** PROBLEM TO WORK ON **
List every outcome that the hypothesis in the cochlear implant electrode folding abstract below predicts for cases with a folded electrode array.

Hypothesis: We hypothesize that human cases of cochlear implantation (CI) with folding of the electrode array will demonstrate greater degrees of intracochlear ossification, lower spiral ganglion neuron (SGN) counts, and poorer audiometric outcomes.
Background: CI electrode array folding, such folding of the proximal array, is a relatively common surgical complication that can occur with forceful electrode insertion and may be an important and avoidable factor affecting implant outcomes. However, otopathologic findings and audiologic outcomes of human cases where folding of the implant electrode array is observed remain undefined.
Methods: Specimens from a human temporal bone repository having undergone CI during life were evaluated. Specimens with folding of the electrode array on histological analysis constituted study cases. Electrode-matched specimens without array folding constituted controls. All specimens were examined by light microscopy and histopathologically described. Intracochlear fibrosis and osseous tissue, and SGN counts were measured. Pre- and postoperative word recognition scores were also compared.
Results: Cases with folded electrodes showed greater volumes of intracochlear osseous tissue than controls, which was most prominent in areas adjacent to array folding. Both cases and controls demonstrated similar amounts of fibrous tissue. Folded cases showed decreased SGNs when compared with the contralateral ear, whereas controls showed stable SGN populations between ears. In this small cohort, postoperative hearing outcomes were similar between groups.
Conclusion: Atypical fibro-osseous changes and lower SGN counts are observed in cases of CI electrode folding. Future studies are necessary to determine if recognition and correction of folding can prevent long-term intracochlear changes.

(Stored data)
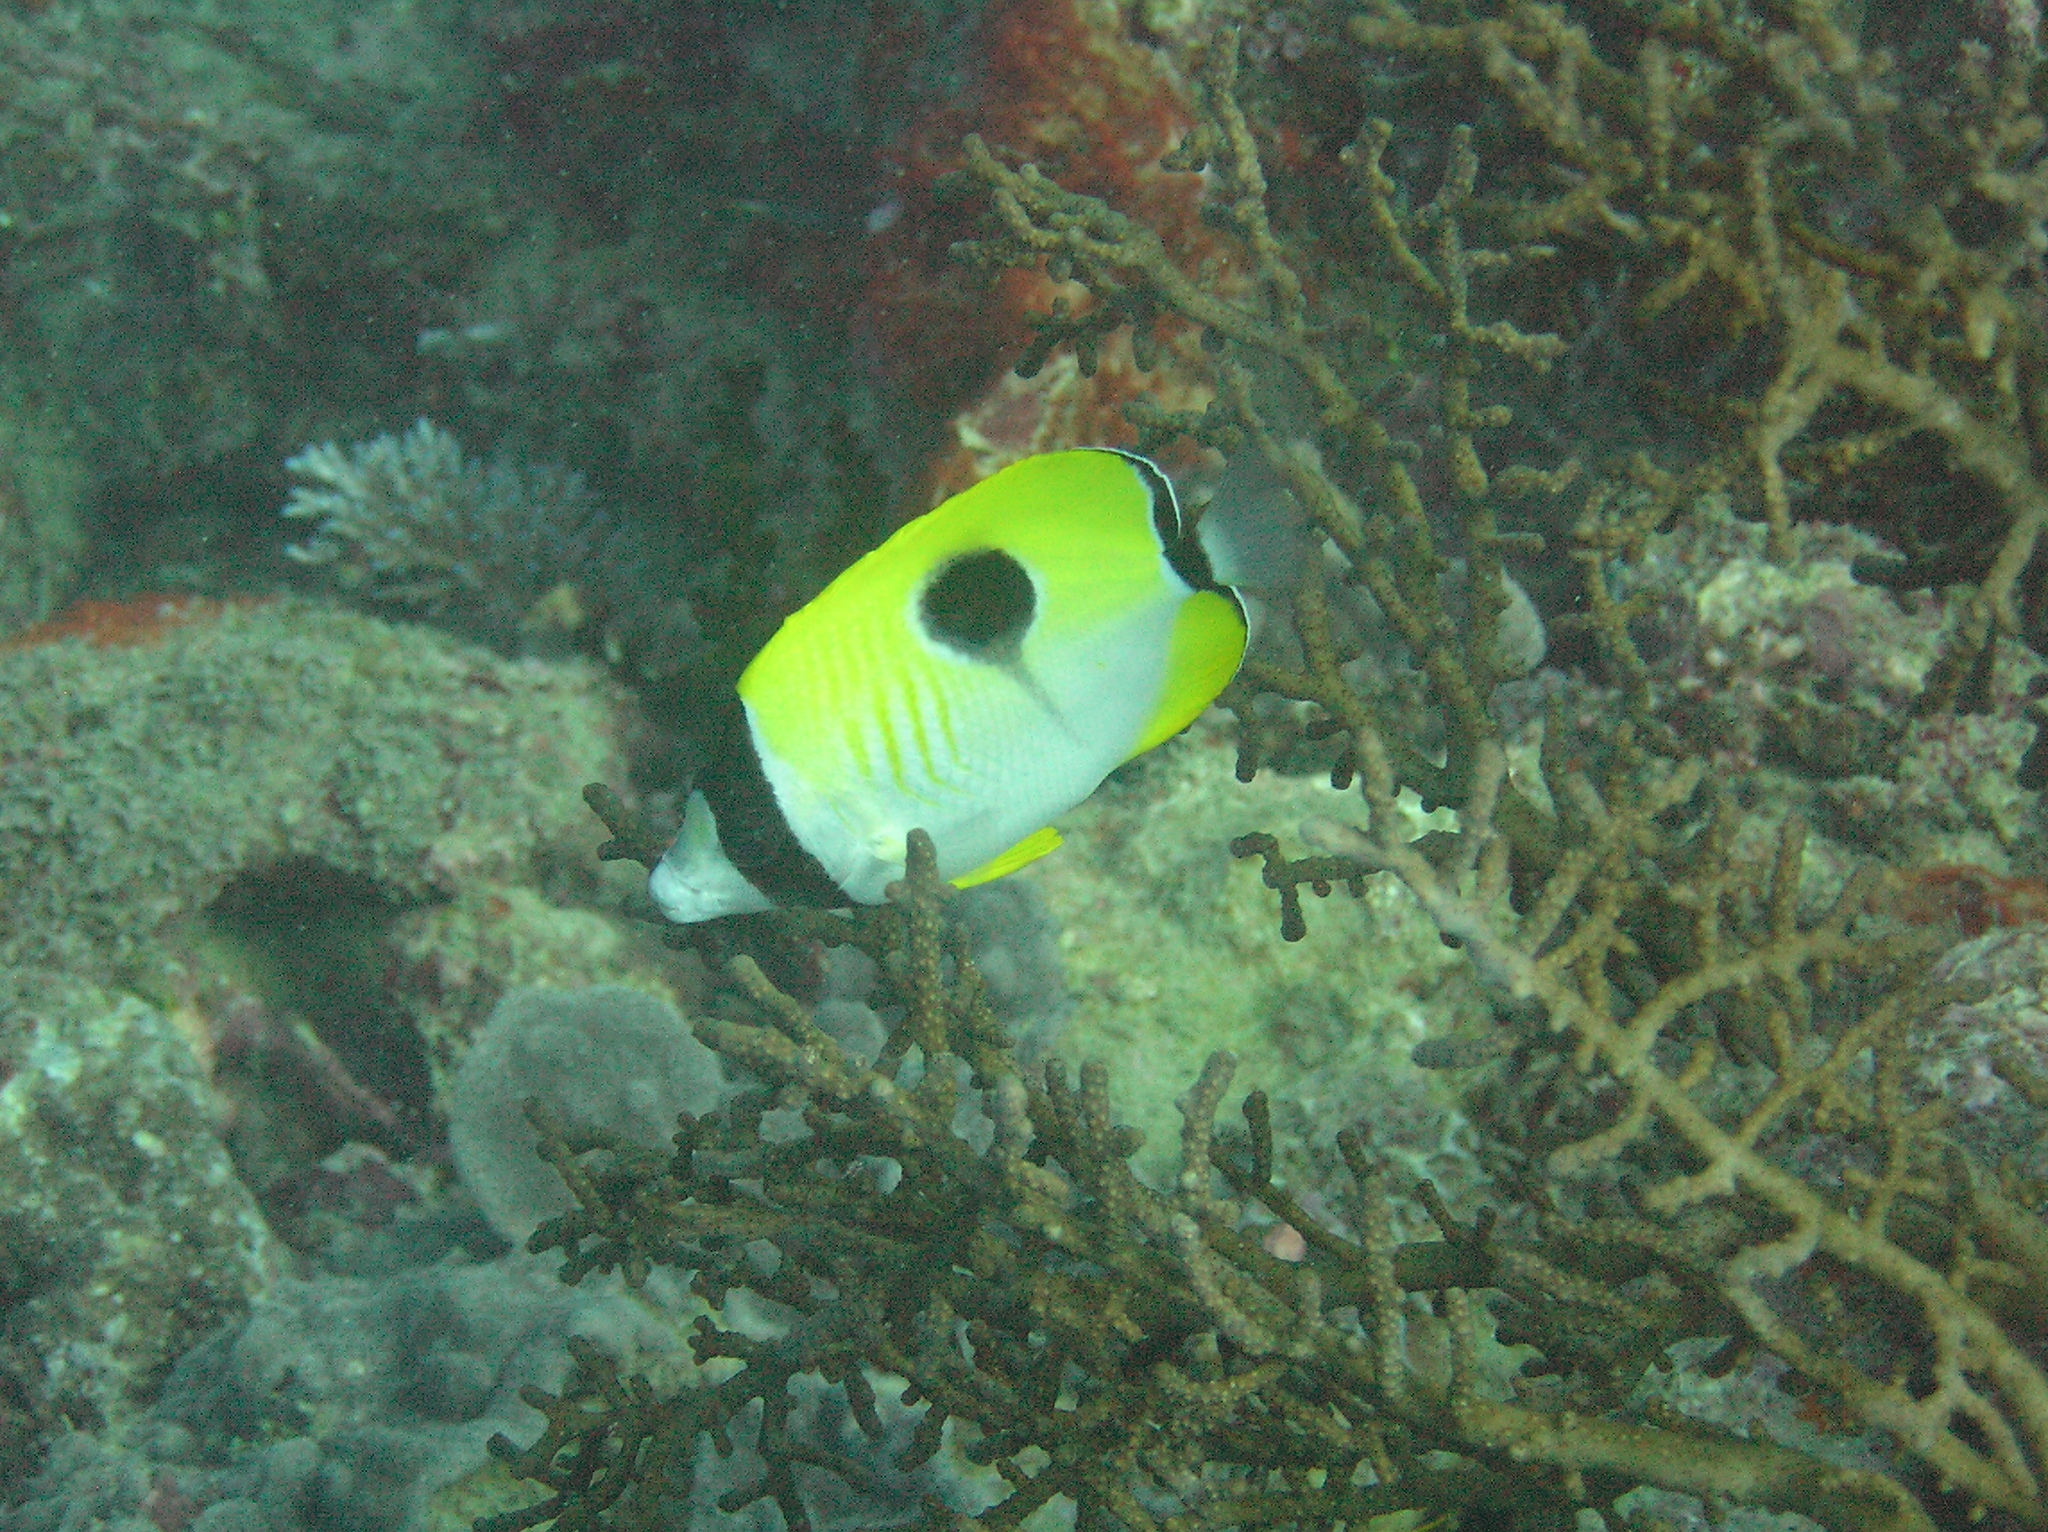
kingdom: Animalia
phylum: Chordata
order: Perciformes
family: Chaetodontidae
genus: Chaetodon
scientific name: Chaetodon unimaculatus
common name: Teardrop butterflyfish
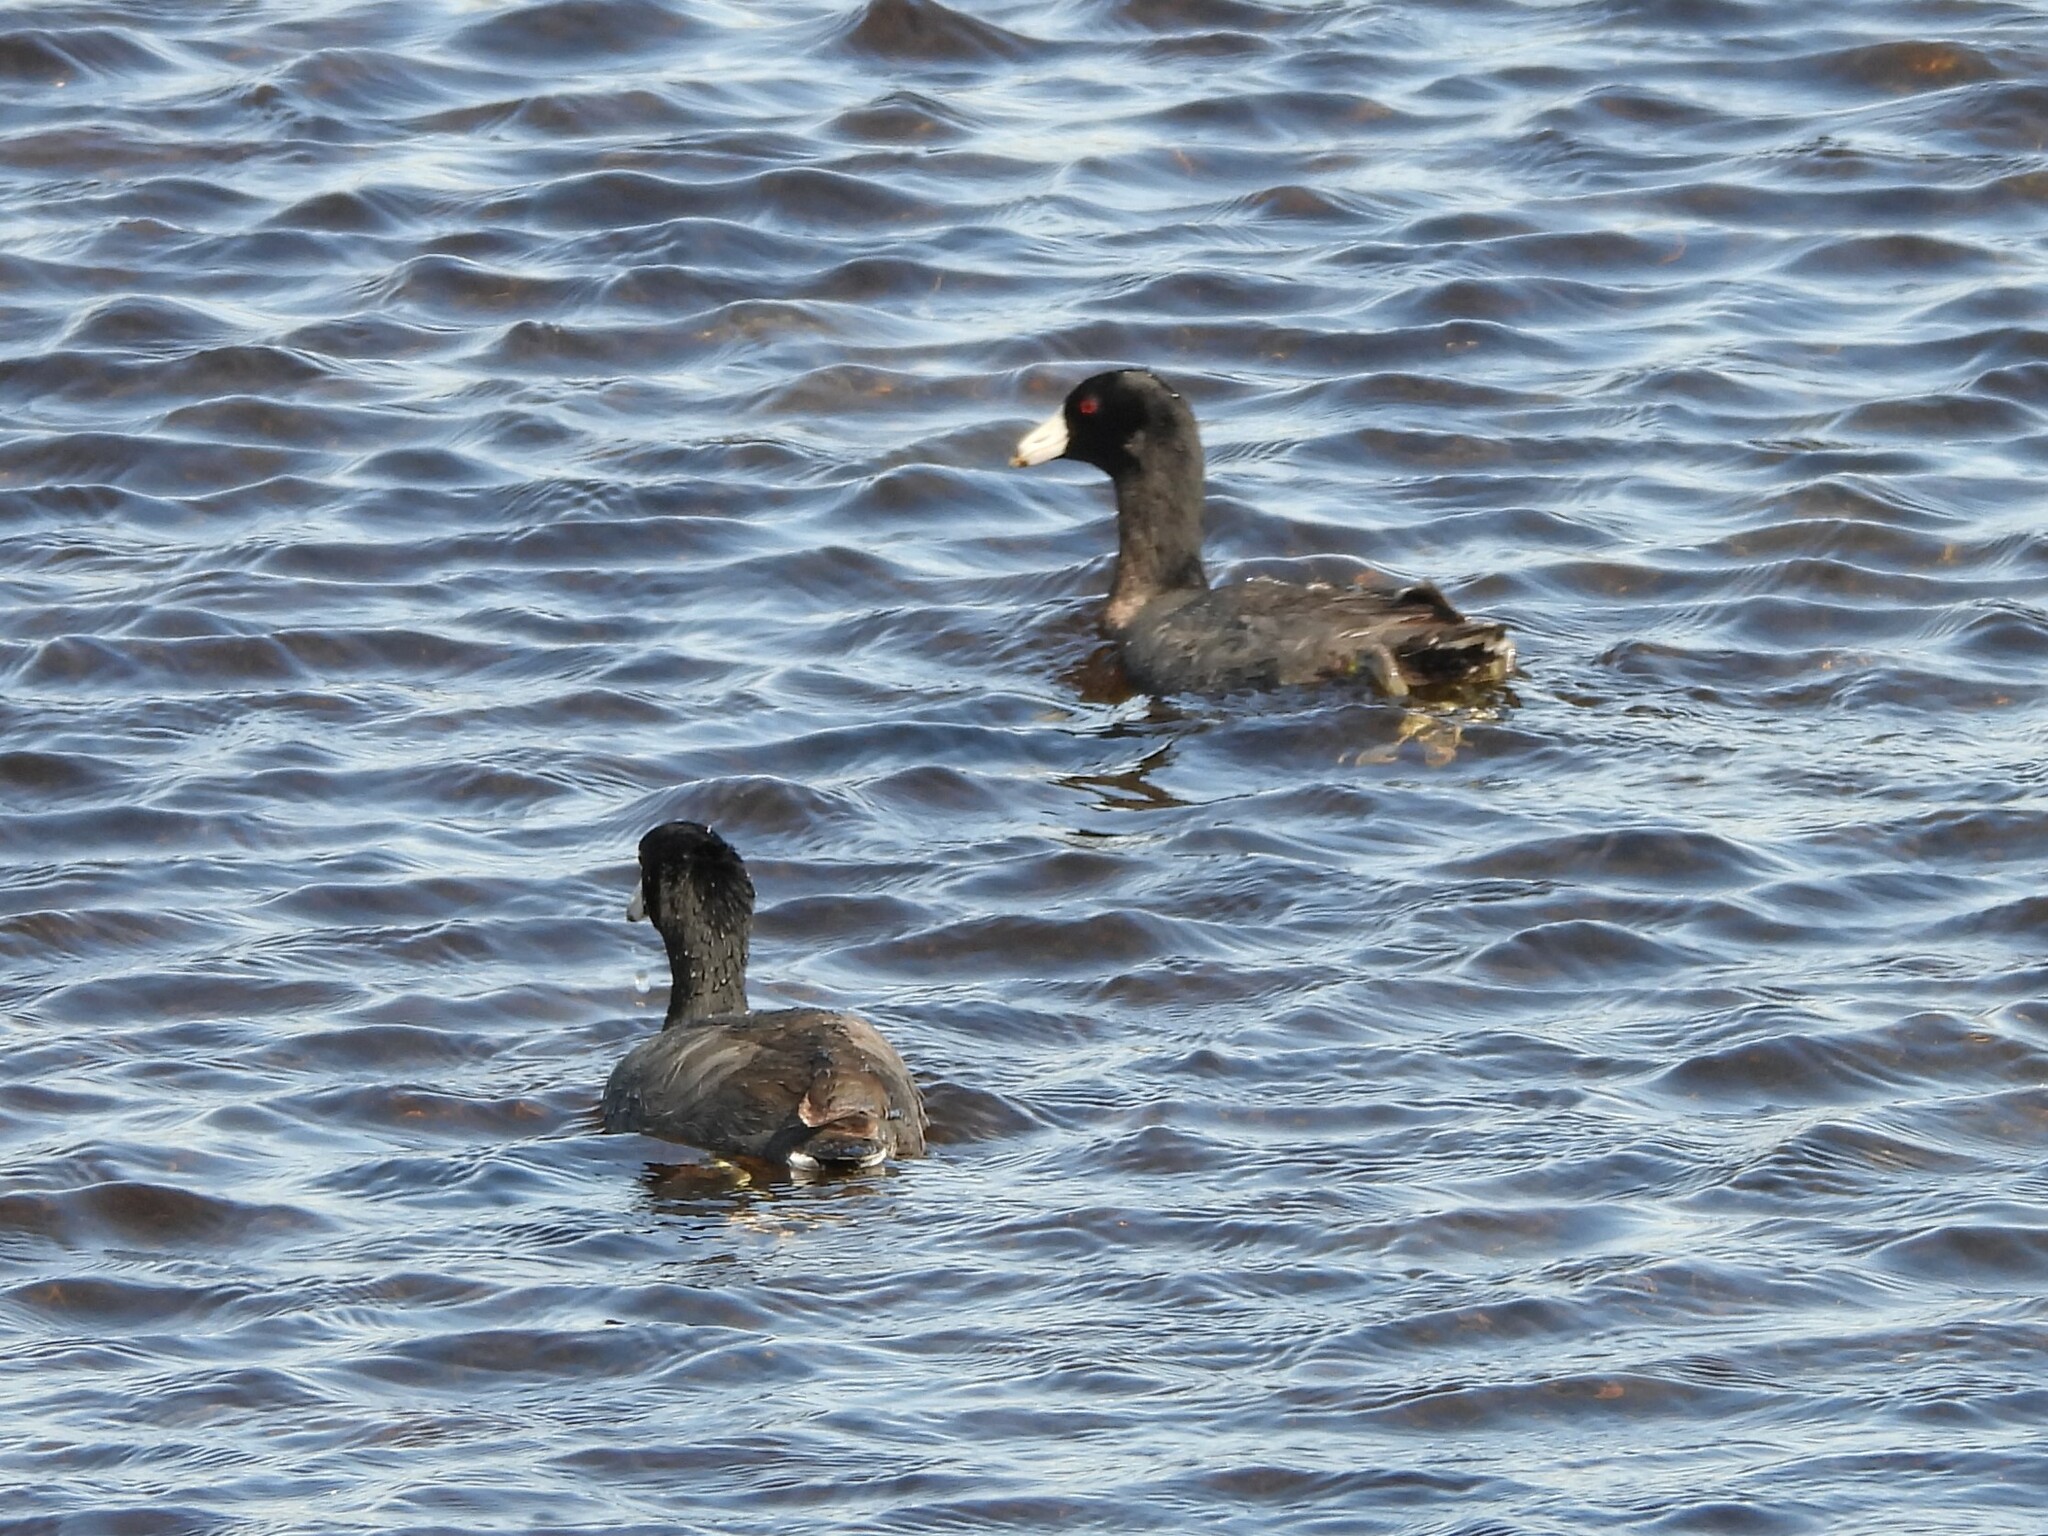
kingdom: Animalia
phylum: Chordata
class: Aves
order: Gruiformes
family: Rallidae
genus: Fulica
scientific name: Fulica americana
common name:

** EXERCISE SOLUTION **
- Greater degrees of intracochlear ossification
- Lower spiral ganglion neuron (SGN) counts
- Poorer audiometric outcomes